Tugas Wajib a:
Salin persis sebagian artikel tentang militerisasi ruang siber dalam UU TNI di bawah ini. Mulailah dari kata "Menuju konten utama" dan berhentilah setelah kata "terhadap peraturan tersebut.".

Kutipan:
Menuju konten utama

Mengkaji Potensi Militerisasi Ruang Siber dalam UU TNI

Proses militerisasi ruang siber dikhawatirkan merusak tata kelola internet yang telah dihormati banyak pihak.

Mengkaji Potensi Militerisasi Ruang Siber dalam UU TNI
Ilustrasi Keamanan Digital. foto/istockphoto

tirto.id - Dewan Perwakilan Rakyat (DPR) mengesahkan Revisi UU (RUU) Nomor 34 Tahun 2004 tentang TNI menjadi Undang-Undang (UU). Keputusan ini diambil dalam Rapat Paripurna DPR ke-15 Masa Persidangan II Tahun Sidang 2024-2025 yang digelar di Gedung DPR, Senayan, Jakarta, Kamis (20/3/2025).

Pengesahan UU TNI ini tentu saja menjadi ironi di saat banyaknya gelombang aksi penolakan terhadap peraturan tersebut.

Digital Democracy Resilience Network (DDRN) menolak keras draf final RUU TNI yang telah disepakati DPR tersebut karena mengandung ketentuan yang membuka peluang penggembosan demokrasi digital dan pelanggaran hak-hak digital, seperti hak atas kebebasan berekspresi, hak atas privasi, dan hak atas informasi.

DDRN sendiri adalah jejaring masyarakat sipil yang memiliki perhatian pada isu demokrasi digital di Indonesia. Koalisi ini terdiri dari Southeast Asia Freedom of Expression Network (SAFEnet); Aliansi Jurnalis Independen (AJI); Aliansi Mahasiswa Papua (AMP); Kaukus Indonesia untuk Kebebasan Akademik (KIKA); Serikat Sindikasi; INKLUSI; Remotivi; dan Kemitraan dan sejumlah organisasi sipil lainnya.

Salah satu anggota koalisi tersebut, SAFEnet menyoroti salah satu poin pembahasan RUU TNI, yaitu mengenai perluasan kewenangan TNI di ruang digital, yang dilihat sebagai bentuk militerisasi ruang siber.

Hal ini sebelumnya juga dikonfirmasi oleh Anggota Komisi I DPR RI Fraksi PDIP, TB Hasanuddin, yang menyebut ada penambahan tugas pokok dalam Operasi Militer Selain Perang (OMSP) bagi TNI. Tiga poin penambahan OMSP itu salah satunya mencakup urusan siber.

Berdasarkan dokumen final draf RUU TNI terakhir yang diperoleh, tepatnya pada Pasal 7 ayat 2b yang diubah, memang disebutkan salah satu tugas OMSP TNI adalah "Membantu dalam upaya menanggulangi ancaman pertahanan siber".

Tugas Wajib b:
Tolong ulangi persis baris-baris catatan di bawah, mulai dari baris pertama catatan sampai baris yang memuat "contrast brightness saturation: contrast 0.065, brightness", termasuk baris itu.

Cuplikan Data:
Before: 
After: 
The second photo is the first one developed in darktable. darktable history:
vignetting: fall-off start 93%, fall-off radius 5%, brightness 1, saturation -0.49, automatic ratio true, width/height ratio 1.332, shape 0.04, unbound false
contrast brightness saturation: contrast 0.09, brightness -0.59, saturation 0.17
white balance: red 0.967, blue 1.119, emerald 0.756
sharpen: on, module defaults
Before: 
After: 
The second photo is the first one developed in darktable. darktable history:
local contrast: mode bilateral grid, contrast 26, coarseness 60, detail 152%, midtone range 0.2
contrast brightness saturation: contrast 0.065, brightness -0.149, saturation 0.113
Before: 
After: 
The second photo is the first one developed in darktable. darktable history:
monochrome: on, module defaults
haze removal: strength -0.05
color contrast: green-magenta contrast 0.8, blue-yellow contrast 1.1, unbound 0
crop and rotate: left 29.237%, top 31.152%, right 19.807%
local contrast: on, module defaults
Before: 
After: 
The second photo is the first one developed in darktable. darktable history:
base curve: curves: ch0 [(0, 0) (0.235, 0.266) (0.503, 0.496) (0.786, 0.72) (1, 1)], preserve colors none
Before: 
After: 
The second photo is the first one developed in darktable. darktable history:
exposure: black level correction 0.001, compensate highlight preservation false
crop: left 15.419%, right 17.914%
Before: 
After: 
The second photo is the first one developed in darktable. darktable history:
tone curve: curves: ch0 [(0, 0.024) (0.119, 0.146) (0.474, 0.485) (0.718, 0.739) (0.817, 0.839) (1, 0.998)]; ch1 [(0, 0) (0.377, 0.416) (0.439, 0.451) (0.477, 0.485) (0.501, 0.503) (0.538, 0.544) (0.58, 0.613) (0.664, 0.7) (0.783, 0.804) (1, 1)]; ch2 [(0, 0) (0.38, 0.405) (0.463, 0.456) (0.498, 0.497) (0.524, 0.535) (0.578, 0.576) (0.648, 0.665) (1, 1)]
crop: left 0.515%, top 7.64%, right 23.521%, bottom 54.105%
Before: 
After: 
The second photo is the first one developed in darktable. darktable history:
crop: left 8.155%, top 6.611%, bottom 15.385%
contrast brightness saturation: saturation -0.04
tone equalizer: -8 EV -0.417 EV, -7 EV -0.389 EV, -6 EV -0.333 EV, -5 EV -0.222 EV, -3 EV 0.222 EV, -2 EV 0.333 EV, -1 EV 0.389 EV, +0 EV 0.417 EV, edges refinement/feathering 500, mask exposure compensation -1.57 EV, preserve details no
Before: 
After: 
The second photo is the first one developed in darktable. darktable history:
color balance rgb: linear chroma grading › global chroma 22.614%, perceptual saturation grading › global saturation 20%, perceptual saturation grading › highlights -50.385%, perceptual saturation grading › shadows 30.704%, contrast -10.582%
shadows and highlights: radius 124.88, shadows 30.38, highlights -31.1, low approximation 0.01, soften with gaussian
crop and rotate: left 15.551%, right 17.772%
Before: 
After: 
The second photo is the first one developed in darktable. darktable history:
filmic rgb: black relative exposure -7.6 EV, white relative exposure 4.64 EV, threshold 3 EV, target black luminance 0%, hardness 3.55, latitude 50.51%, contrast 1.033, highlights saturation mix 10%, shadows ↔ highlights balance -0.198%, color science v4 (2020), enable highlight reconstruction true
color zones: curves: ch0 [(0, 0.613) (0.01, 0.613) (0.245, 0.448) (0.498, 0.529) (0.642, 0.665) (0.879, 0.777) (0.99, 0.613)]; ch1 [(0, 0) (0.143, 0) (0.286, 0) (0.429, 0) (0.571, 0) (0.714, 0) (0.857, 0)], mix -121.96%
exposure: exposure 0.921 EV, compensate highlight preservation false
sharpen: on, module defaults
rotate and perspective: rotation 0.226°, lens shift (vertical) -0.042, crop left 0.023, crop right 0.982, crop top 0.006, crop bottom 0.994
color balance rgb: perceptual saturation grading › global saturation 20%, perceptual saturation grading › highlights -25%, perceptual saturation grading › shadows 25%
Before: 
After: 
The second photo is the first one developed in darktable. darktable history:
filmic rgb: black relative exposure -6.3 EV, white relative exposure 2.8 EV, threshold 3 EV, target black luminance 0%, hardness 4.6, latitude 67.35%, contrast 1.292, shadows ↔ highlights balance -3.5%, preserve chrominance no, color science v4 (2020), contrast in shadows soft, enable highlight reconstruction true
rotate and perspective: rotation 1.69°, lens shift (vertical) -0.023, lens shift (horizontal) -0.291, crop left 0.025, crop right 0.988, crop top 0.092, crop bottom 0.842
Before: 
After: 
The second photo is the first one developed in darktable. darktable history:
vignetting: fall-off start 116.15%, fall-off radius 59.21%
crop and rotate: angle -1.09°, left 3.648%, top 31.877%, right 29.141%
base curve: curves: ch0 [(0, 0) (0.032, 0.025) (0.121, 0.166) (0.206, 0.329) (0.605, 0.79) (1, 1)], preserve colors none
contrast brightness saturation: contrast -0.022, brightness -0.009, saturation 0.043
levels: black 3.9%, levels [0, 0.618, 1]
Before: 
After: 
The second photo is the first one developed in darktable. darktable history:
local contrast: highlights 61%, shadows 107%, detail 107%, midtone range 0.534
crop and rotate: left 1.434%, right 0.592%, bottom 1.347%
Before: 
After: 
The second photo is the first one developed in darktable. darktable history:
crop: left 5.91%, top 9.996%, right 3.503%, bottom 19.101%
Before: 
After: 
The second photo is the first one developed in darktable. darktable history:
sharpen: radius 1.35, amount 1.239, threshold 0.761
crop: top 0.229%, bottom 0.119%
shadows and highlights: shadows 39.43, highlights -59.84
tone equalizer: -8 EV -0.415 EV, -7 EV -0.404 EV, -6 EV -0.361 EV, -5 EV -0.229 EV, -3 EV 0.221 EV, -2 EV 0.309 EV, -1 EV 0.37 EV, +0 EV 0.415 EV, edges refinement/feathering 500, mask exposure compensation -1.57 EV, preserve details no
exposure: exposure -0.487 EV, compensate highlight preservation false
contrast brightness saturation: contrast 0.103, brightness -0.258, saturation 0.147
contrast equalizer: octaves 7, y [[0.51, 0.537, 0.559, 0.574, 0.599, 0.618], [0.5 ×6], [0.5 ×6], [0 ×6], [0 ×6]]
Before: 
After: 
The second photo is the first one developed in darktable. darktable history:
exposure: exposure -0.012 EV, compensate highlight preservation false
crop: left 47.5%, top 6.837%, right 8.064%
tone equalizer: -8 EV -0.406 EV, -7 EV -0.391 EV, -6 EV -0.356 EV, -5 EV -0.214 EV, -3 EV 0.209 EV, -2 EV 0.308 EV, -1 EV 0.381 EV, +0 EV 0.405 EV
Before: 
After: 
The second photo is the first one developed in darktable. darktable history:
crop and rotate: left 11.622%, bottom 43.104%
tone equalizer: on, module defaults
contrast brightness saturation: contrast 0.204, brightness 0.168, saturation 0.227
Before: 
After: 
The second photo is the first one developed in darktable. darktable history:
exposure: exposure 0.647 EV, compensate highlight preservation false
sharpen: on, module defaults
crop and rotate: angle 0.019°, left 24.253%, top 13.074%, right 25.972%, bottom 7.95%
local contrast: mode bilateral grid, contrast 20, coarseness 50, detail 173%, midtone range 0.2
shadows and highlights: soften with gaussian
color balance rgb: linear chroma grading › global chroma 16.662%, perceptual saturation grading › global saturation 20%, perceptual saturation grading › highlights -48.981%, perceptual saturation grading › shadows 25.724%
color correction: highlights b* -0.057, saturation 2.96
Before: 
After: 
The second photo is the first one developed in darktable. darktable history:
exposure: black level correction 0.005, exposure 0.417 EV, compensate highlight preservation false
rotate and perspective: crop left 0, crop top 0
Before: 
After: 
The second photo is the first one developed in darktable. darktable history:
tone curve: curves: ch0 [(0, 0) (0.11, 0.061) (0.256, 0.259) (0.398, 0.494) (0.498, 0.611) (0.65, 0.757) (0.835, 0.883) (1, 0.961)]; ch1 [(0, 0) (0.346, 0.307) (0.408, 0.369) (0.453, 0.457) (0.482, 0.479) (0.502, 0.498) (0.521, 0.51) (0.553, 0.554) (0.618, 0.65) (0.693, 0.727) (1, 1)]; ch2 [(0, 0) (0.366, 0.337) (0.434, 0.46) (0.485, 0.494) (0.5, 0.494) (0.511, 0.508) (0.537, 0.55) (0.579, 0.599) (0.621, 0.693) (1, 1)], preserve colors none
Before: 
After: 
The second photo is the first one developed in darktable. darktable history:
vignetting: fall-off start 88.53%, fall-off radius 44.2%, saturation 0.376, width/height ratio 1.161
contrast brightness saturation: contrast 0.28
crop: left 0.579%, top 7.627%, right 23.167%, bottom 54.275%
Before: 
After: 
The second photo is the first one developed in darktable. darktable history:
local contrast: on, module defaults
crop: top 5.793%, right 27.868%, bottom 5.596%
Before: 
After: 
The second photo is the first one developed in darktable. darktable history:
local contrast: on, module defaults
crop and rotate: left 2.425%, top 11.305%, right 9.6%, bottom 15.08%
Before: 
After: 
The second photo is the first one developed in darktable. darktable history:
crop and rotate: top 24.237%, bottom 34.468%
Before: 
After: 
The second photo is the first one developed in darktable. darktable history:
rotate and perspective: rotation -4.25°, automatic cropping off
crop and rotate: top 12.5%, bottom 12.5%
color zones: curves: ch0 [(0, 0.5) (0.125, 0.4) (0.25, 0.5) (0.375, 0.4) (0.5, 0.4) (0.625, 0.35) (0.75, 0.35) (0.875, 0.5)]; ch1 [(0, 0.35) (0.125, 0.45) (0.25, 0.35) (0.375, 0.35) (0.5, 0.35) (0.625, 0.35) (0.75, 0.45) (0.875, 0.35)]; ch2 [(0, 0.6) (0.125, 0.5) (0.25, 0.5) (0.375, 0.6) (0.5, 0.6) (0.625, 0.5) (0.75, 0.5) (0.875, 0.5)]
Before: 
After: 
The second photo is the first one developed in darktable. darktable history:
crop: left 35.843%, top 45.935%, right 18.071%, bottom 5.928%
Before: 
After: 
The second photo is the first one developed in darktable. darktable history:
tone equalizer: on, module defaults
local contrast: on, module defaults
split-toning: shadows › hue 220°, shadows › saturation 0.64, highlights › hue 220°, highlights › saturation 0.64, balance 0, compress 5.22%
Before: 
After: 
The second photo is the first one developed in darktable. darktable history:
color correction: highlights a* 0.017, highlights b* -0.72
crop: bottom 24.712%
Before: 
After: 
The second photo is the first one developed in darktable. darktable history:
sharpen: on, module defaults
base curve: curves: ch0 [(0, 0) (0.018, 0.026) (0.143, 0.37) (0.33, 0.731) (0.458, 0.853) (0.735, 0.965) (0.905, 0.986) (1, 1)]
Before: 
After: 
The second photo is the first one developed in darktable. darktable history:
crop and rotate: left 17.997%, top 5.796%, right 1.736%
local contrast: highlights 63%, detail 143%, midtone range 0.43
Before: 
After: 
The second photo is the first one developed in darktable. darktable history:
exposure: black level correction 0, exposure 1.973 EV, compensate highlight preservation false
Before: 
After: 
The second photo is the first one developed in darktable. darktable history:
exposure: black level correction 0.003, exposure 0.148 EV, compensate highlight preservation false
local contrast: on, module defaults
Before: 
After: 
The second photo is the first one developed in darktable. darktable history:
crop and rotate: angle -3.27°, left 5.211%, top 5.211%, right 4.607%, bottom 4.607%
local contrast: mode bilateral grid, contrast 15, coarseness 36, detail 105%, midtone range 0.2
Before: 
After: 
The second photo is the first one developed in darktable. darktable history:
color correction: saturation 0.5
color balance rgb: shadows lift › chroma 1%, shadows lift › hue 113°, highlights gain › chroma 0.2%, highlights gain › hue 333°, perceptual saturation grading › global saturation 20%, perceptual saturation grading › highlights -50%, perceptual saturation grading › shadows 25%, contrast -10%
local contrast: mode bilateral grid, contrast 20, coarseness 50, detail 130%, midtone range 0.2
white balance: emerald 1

Hasil Akhir a:
Menuju konten utama

Mengkaji Potensi Militerisasi Ruang Siber dalam UU TNI

Proses militerisasi ruang siber dikhawatirkan merusak tata kelola internet yang telah dihormati banyak pihak.

Mengkaji Potensi Militerisasi Ruang Siber dalam UU TNI
Ilustrasi Keamanan Digital. foto/istockphoto

tirto.id - Dewan Perwakilan Rakyat (DPR) mengesahkan Revisi UU (RUU) Nomor 34 Tahun 2004 tentang TNI menjadi Undang-Undang (UU). Keputusan ini diambil dalam Rapat Paripurna DPR ke-15 Masa Persidangan II Tahun Sidang 2024-2025 yang digelar di Gedung DPR, Senayan, Jakarta, Kamis (20/3/2025).

Pengesahan UU TNI ini tentu saja menjadi ironi di saat banyaknya gelombang aksi penolakan terhadap peraturan tersebut.

Hasil Akhir b:
Before: 
After: 
The second photo is the first one developed in darktable. darktable history:
vignetting: fall-off start 93%, fall-off radius 5%, brightness 1, saturation -0.49, automatic ratio true, width/height ratio 1.332, shape 0.04, unbound false
contrast brightness saturation: contrast 0.09, brightness -0.59, saturation 0.17
white balance: red 0.967, blue 1.119, emerald 0.756
sharpen: on, module defaults
Before: 
After: 
The second photo is the first one developed in darktable. darktable history:
local contrast: mode bilateral grid, contrast 26, coarseness 60, detail 152%, midtone range 0.2
contrast brightness saturation: contrast 0.065, brightness -0.149, saturation 0.113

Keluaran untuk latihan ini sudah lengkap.